Auch wenn Sie mit mir reden, reden Sie immer mit einem ganzen Verein, der in mir wohnt. Wie das kommt? Je nachdem, ob Sie mich in meiner Rolle als Business-Coach ansprechen oder in meiner Rolle als Ehefrau, Freundin, Mutter oder als Barbara ganz persönlich, dann werde ich womöglich auf denselben Kontext unterschiedlich reagieren. Ich habe gelernt zu unterscheiden, ob ich aus meiner beruflichen Rolle heraus reagiere oder aus der Rolle als Privatperson.
Folgendes Beispiel dazu: Eine Mitarbeiterumfrage in einer Praxis hat ergeben, dass ein erheblicher Teil der Mitarbeiterunzufriedenheit auf die Praxisführung zurückzuführen war. Ich wurde zum Führungs-Meeting eingeladen, um die Handlungsfelder zu besprechen. Bei dieser Gelegenheit habe ich der betroffenen Geschäftsleitung die sehr ernüchternden Resultate präsentiert.

Konstruktives Vorgehen
Als ich mit den Details weiterfahren wollte, hat die Chefin, nennen wir sie Carla, interveniert: Carla dankte für die Rückmeldung, sie sei jedoch nicht bereit, alle weiteren negativen Ausführungen anzuhören. Das wolle sie sich nicht antun, sie müsse sich selbst schützen und abgrenzen. Was nun?
Ich wertschätzte ihre Selbsterkenntnis und warf die Frage auf, wie wir nun mit diesem Vorbehalt am besten konstruktiv weiterfahren könnten. Denn ohne die Details konnten die Ursachen der Unzufriedenheit schlecht behoben werden. Carla war blockiert, der Prozess auch.

Führungsrolle ernstnehmen
Ich hielt fest, dass es grundsätzlich Führungsaufgabe sei, sich um Konflikte zu kümmern. Dies könne nur geschehen, wenn die Ausgangslage verstanden werde. Ich dankte Carla für ihre gute Absicht, sich zu schützen und erinnerte sie an ihre Führungsverantwortung. Und dabei erinnerte ich mich an den Verein, der in jedem von uns steckt.
Ich fragte sie provokativ, wer vorhin die detaillierten Resultate nicht hören wollte: Ob das «Carla die Führungskraft» war oder «Carla das Ego»? Wer von beiden hat abweisend reagiert und mir geantwortet? Wer von beiden möchte sich schützen?
Nach einer kurzen Denkpause konnte Carla gut unterscheiden: Es wurde ihr klar, dass hier ihr Ego durchgebrochen ist, und sie konnte sich wieder zurück in ihre Führungsrolle begeben und in ihrer beruflichen Rolle die Verantwortung übernehmen.
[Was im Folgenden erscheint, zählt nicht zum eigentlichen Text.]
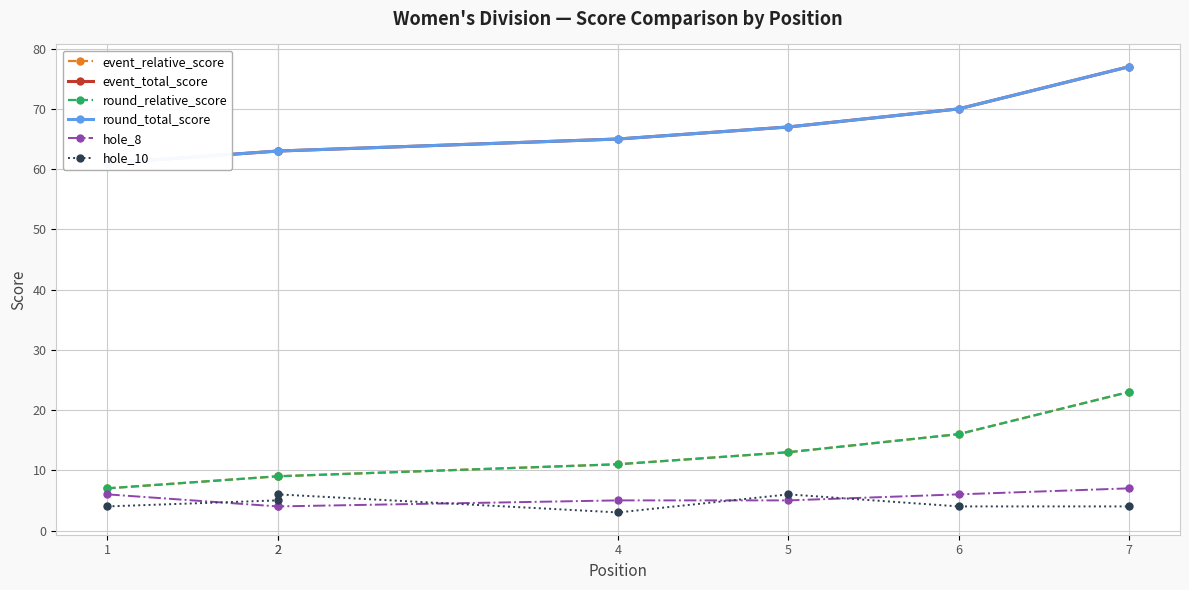

True or false: round_relative_score and round_total_score cross at least once.

False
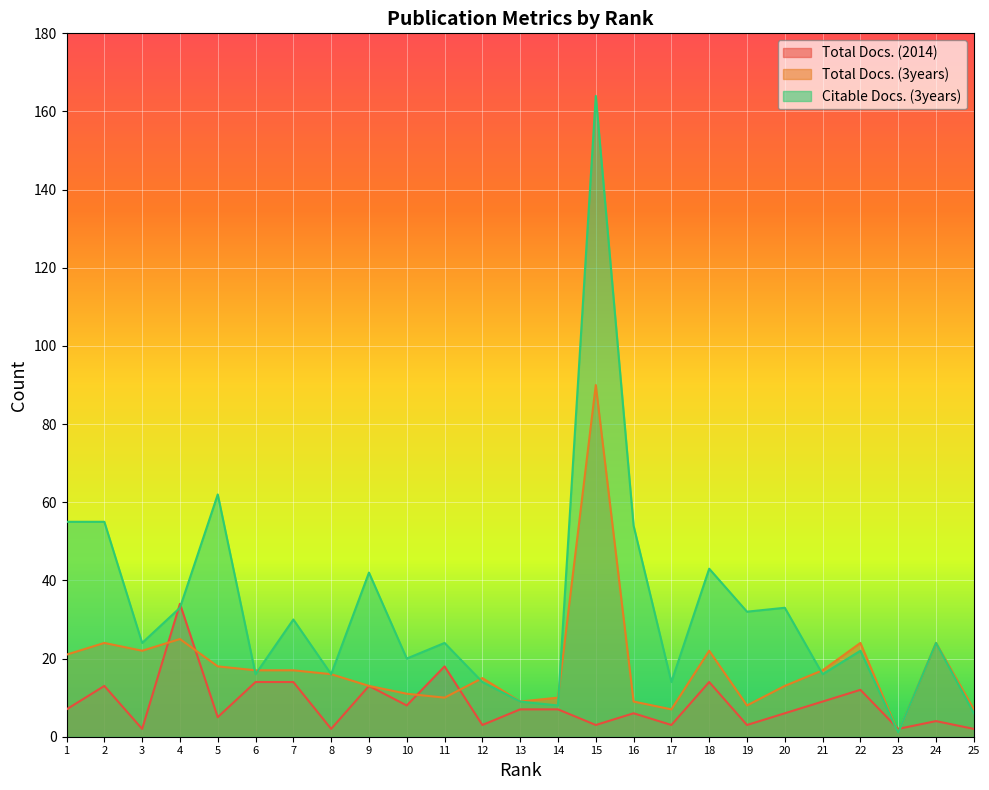

True or false: Total Docs. (3years) and Total Docs. (2014) intersect in this chart.

True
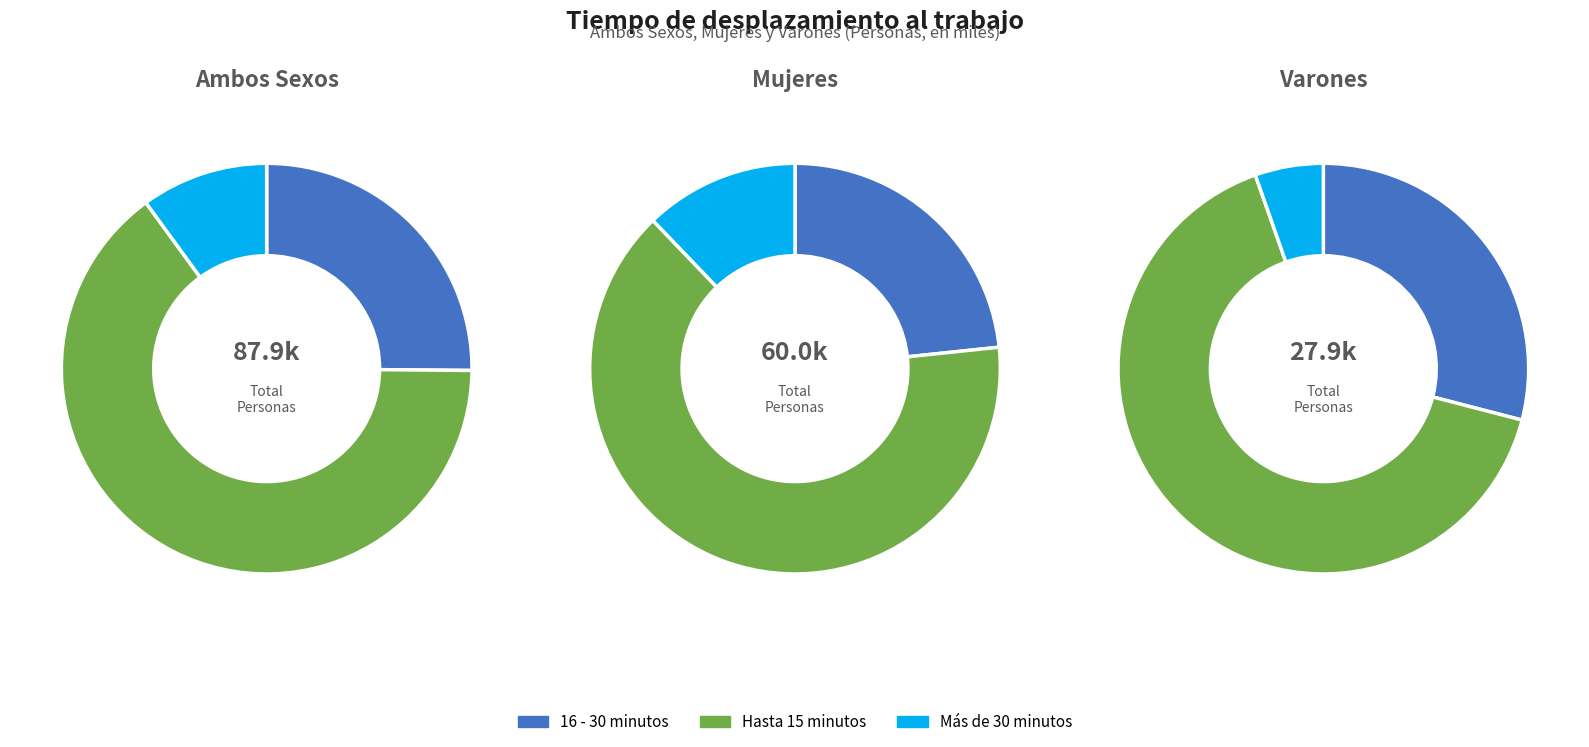

Between 16 - 30 minutos and Hasta 15 minutos, which series saw the biggest shift?

Ambos Sexos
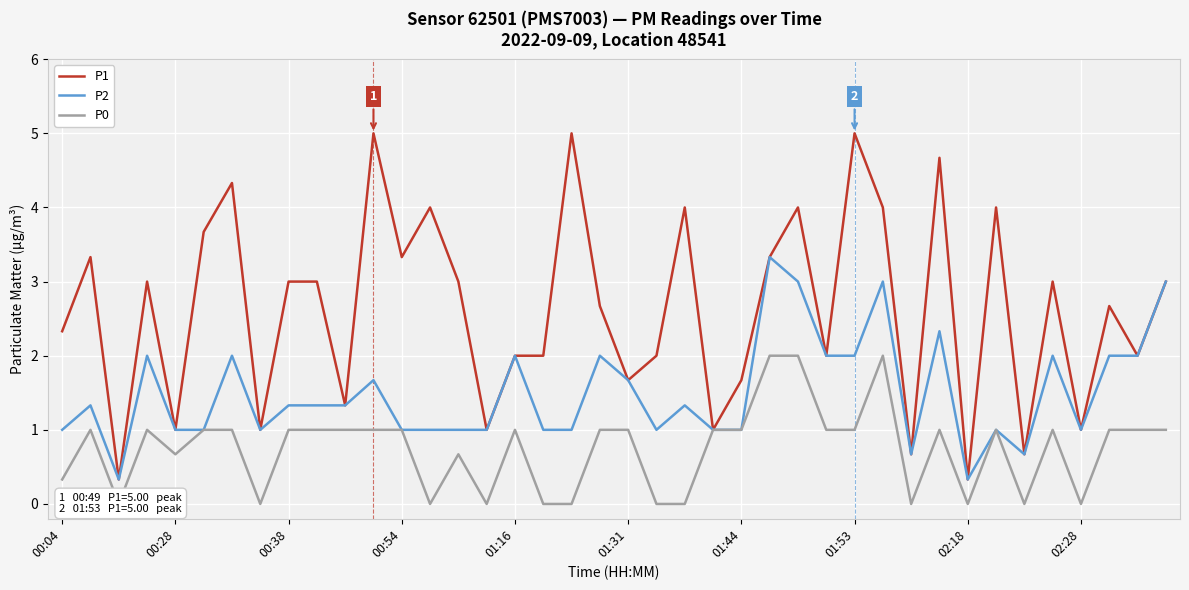

Count the P0 values in the range 0 to 1.

37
Schweigeverbot für das Ego
Sie war bereit, sich die schmerzlichen Details anzuhören, während ihr Ego Schweigeverbot bekam, denn es war jetzt nur ihre Führungsrolle angesprochen. So konnte sie die Fakten besser annehmen und sich danach auf einen konstruktiven Teamprozess einlassen.
Der Kommunikationsexperte Prof. Dr. Friedemann Schulz-von-Thun hat sich ausgiebig mit dem Mechanismus des «Inneren Teams» befasst. Er stellt fest, dass wir es in der Kommunikation und Führung nicht nur mit dem Team aus Mitarbeitenden zu tun haben, sondern dass wir immer auch mit unserem inneren Team, den verschiedenen Stimmen und Anteilen in uns, konfrontiert werden.
So ist es unsere Aufgabe, die Selbstführung des «inneren Vereins» stets zu integrieren, um nach Aussen hin klar und situationsgerecht aus unserer gemeinten Rolle reagieren zu können. Willkommen im Club der «vereinten» Rollenanteile und hören Sie sich gut zu, wer gerade aus Ihnen spricht!